In individual polls taken since the beginning of 2022, we see a consistent pattern. Older Americans (those 45 and up) are more likely to view Ukraine as a friend or ally and less likely to say that of Russia. Views of Ukraine spiked after the invasion occurred last February.

But in recent months, after YouGov began asking the friend/ally question about Ukraine again last fall, the gap between old and young on Ukraine has narrowed.

Why? It’s not because of a change among Democrats. The same age gap exists with Democrats as exists overall, but views of Ukraine as an ally or friend have been stable among both the older and younger age groups.

Instead, we see that it’s a change among Republicans. Soon after the invasion, views of Ukraine as a friend or ally surged among Republicans of all ages, as they did among Democrats. Since last fall, though, that view has eroded, particularly among older Republicans.
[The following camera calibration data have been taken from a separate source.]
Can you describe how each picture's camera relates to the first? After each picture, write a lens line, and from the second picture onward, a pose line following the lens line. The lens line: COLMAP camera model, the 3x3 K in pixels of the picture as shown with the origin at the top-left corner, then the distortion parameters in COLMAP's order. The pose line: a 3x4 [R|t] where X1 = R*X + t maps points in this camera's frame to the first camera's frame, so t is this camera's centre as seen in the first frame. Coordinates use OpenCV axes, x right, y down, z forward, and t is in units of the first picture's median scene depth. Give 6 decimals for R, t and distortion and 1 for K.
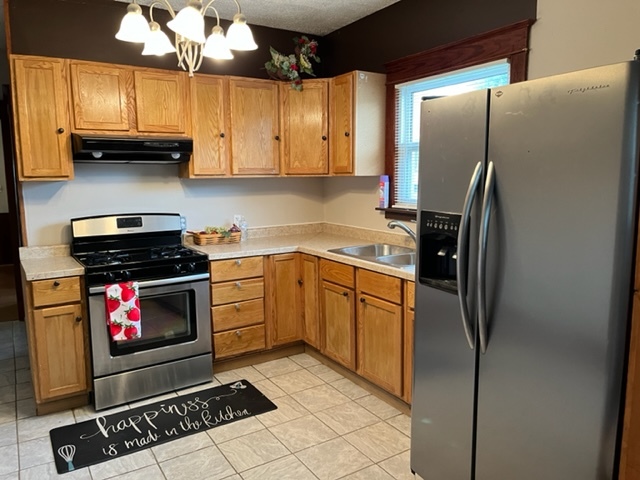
lens RADIAL K [[486.5, 0, 320.8], [0, 486.5, 231.4], [0, 0, 1]] dist [0.036341, -0.053607]
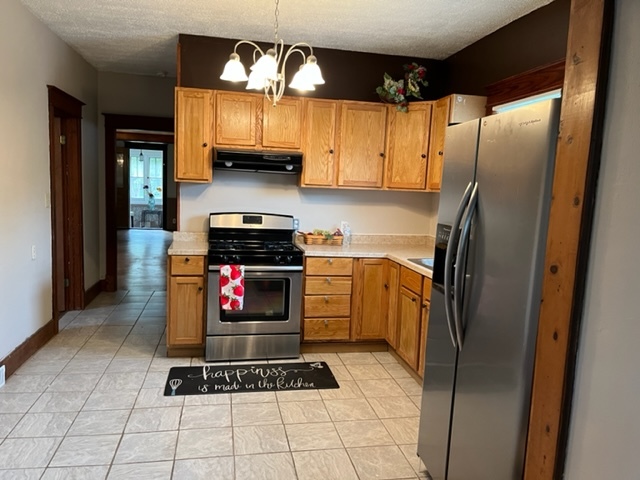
lens RADIAL K [[489.0, 0, 320.0], [0, 489.0, 240.0], [0, 0, 1]] dist [0.031372, -0.010818]
pose [[0.929839, 0.092330, -0.356195, 0.227524], [-0.096381, 0.995324, 0.006400, 0.009202], [0.355121, 0.028380, 0.934390, -0.102237]]
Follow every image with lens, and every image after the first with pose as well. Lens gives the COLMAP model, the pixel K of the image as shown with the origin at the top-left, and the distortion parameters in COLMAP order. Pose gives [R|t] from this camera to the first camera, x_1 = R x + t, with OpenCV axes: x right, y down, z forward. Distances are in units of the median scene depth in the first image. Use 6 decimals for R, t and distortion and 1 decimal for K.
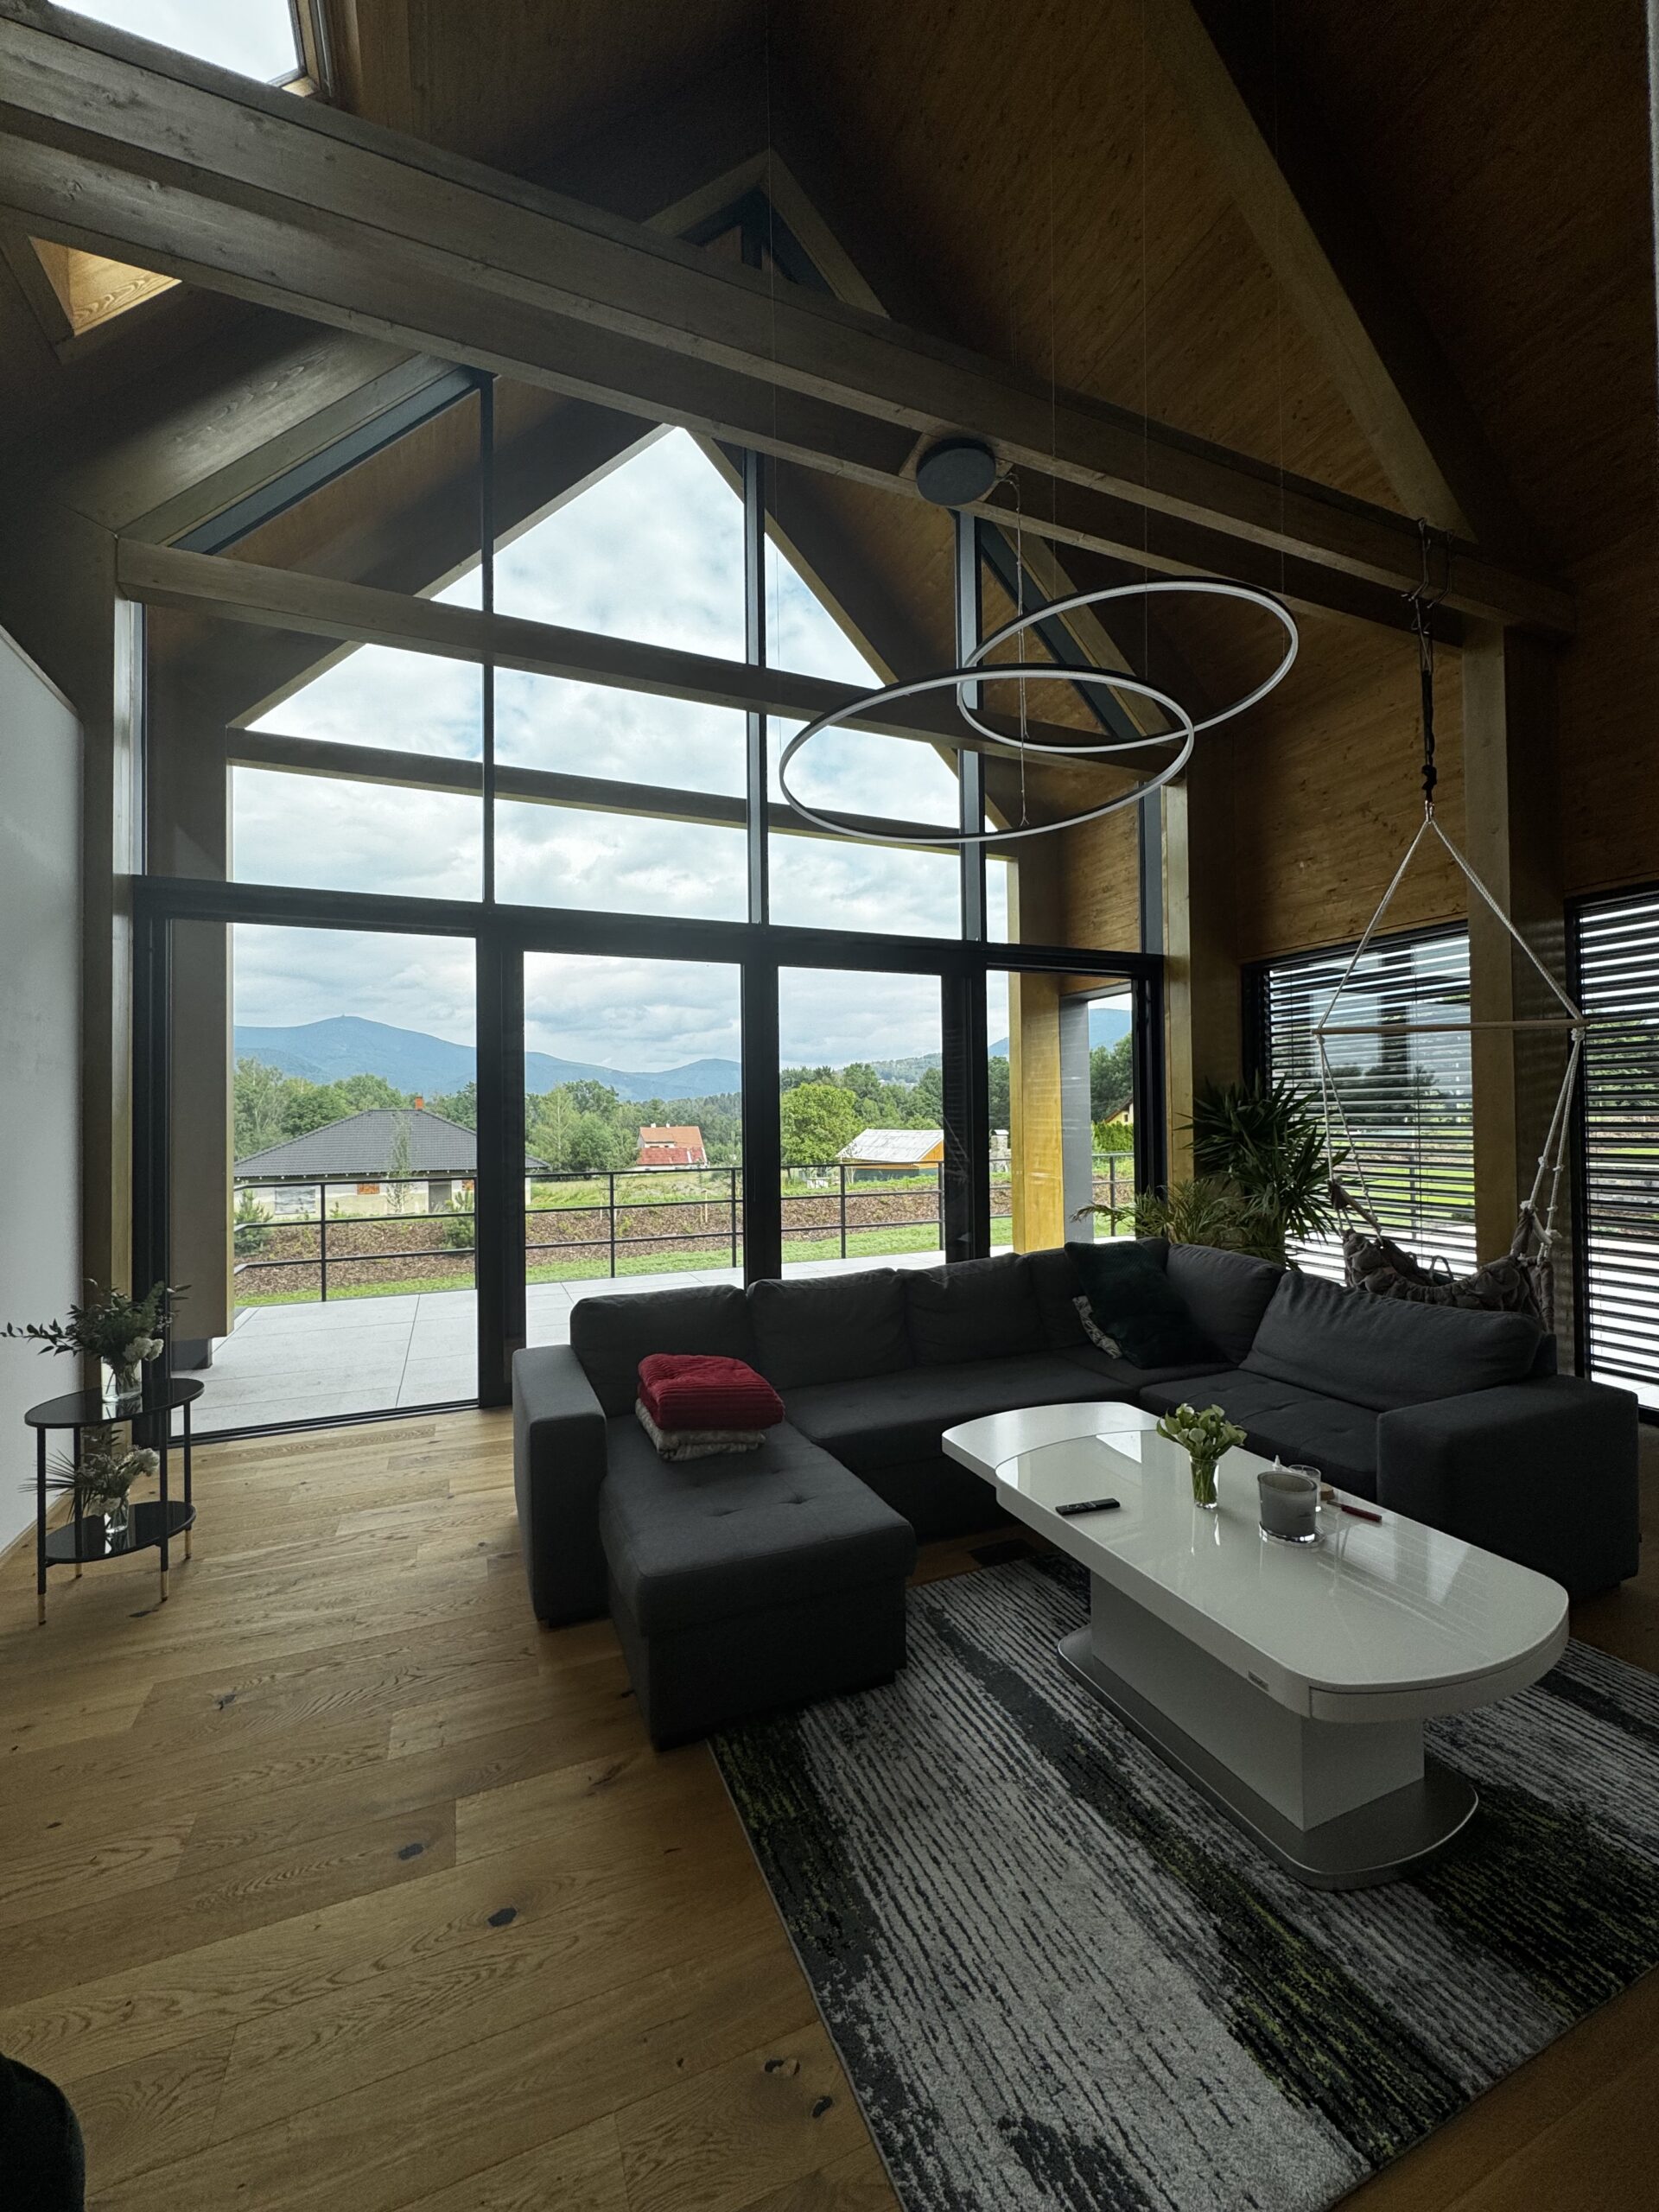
lens RADIAL K [[886.6, 0, 833.4], [0, 886.6, 1109.5], [0, 0, 1]] dist [-0.001274, 0.000815]
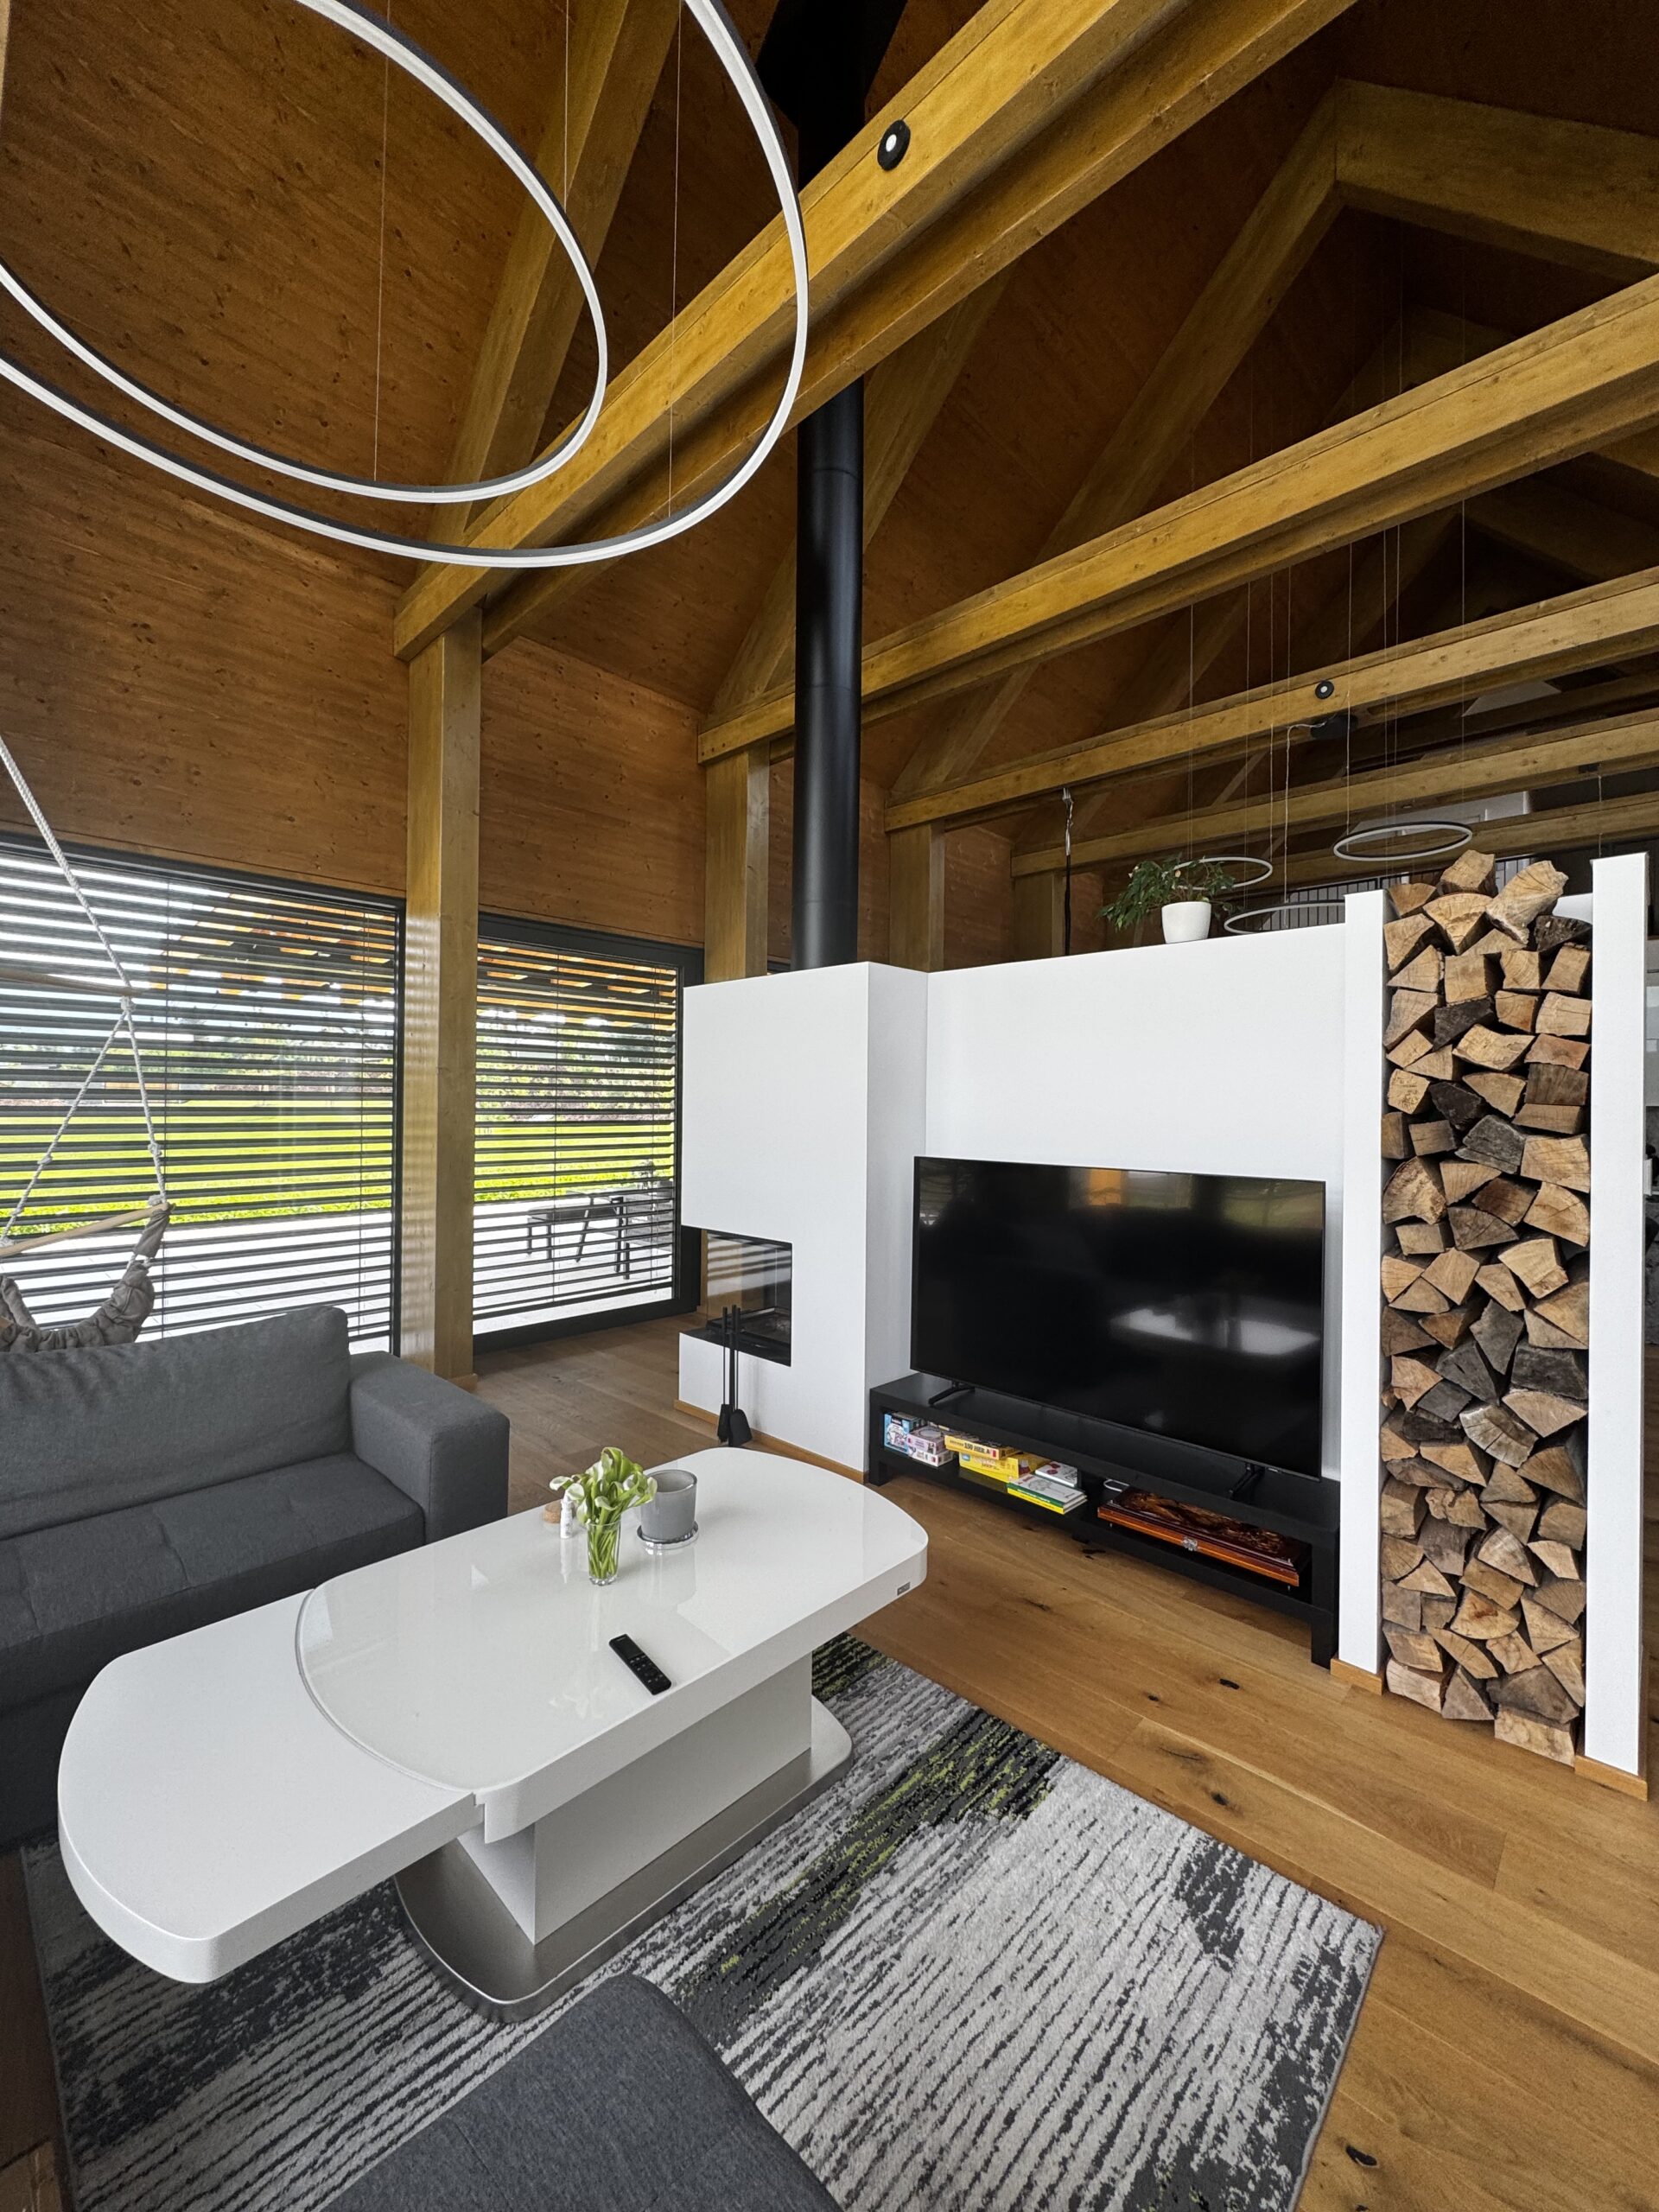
lens RADIAL K [[886.6, 0, 838.0], [0, 886.6, 1108.1], [0, 0, 1]] dist [-0.001274, 0.000815]
pose [[-0.397434, 0.008900, 0.917588, -0.536754], [-0.013047, 0.999797, -0.015349, 0.052222], [-0.917538, -0.018072, -0.397237, 1.556797]]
Views of Ukraine among older Republicans now are not much different than they were before the invasion.

It’s hard not to think that the shift in right-wing media has influenced this change. Fox News’s Tucker Carlson has become a favorite on Russian state television for his frequent advocacy of pro-Russia or anti-Ukraine rhetoric. (In 2019, Carlson infamously said he was “rooting” for Russia to prevail in its geopolitical conflict with Ukraine.) Prominent voices on the right such as Rep. Marjorie Taylor Greene (R-Ga.) moved from casting the conflict as unwinnable to too expensive, a shift in tactics if not position. Greene was on Carlson’s show Thursday night on the eve of the anniversary of the invasion, calling the conflict a “war against Russia in Ukraine.”

Older Republicans are still more likely to view Russia as hostile than are younger Republicans, but they are less likely to view Ukraine empathetically. If the Cold War informed initial American reactions to the conflict, the Partisan War that drives so much of our current politics and conservative media appears to have reshaped them.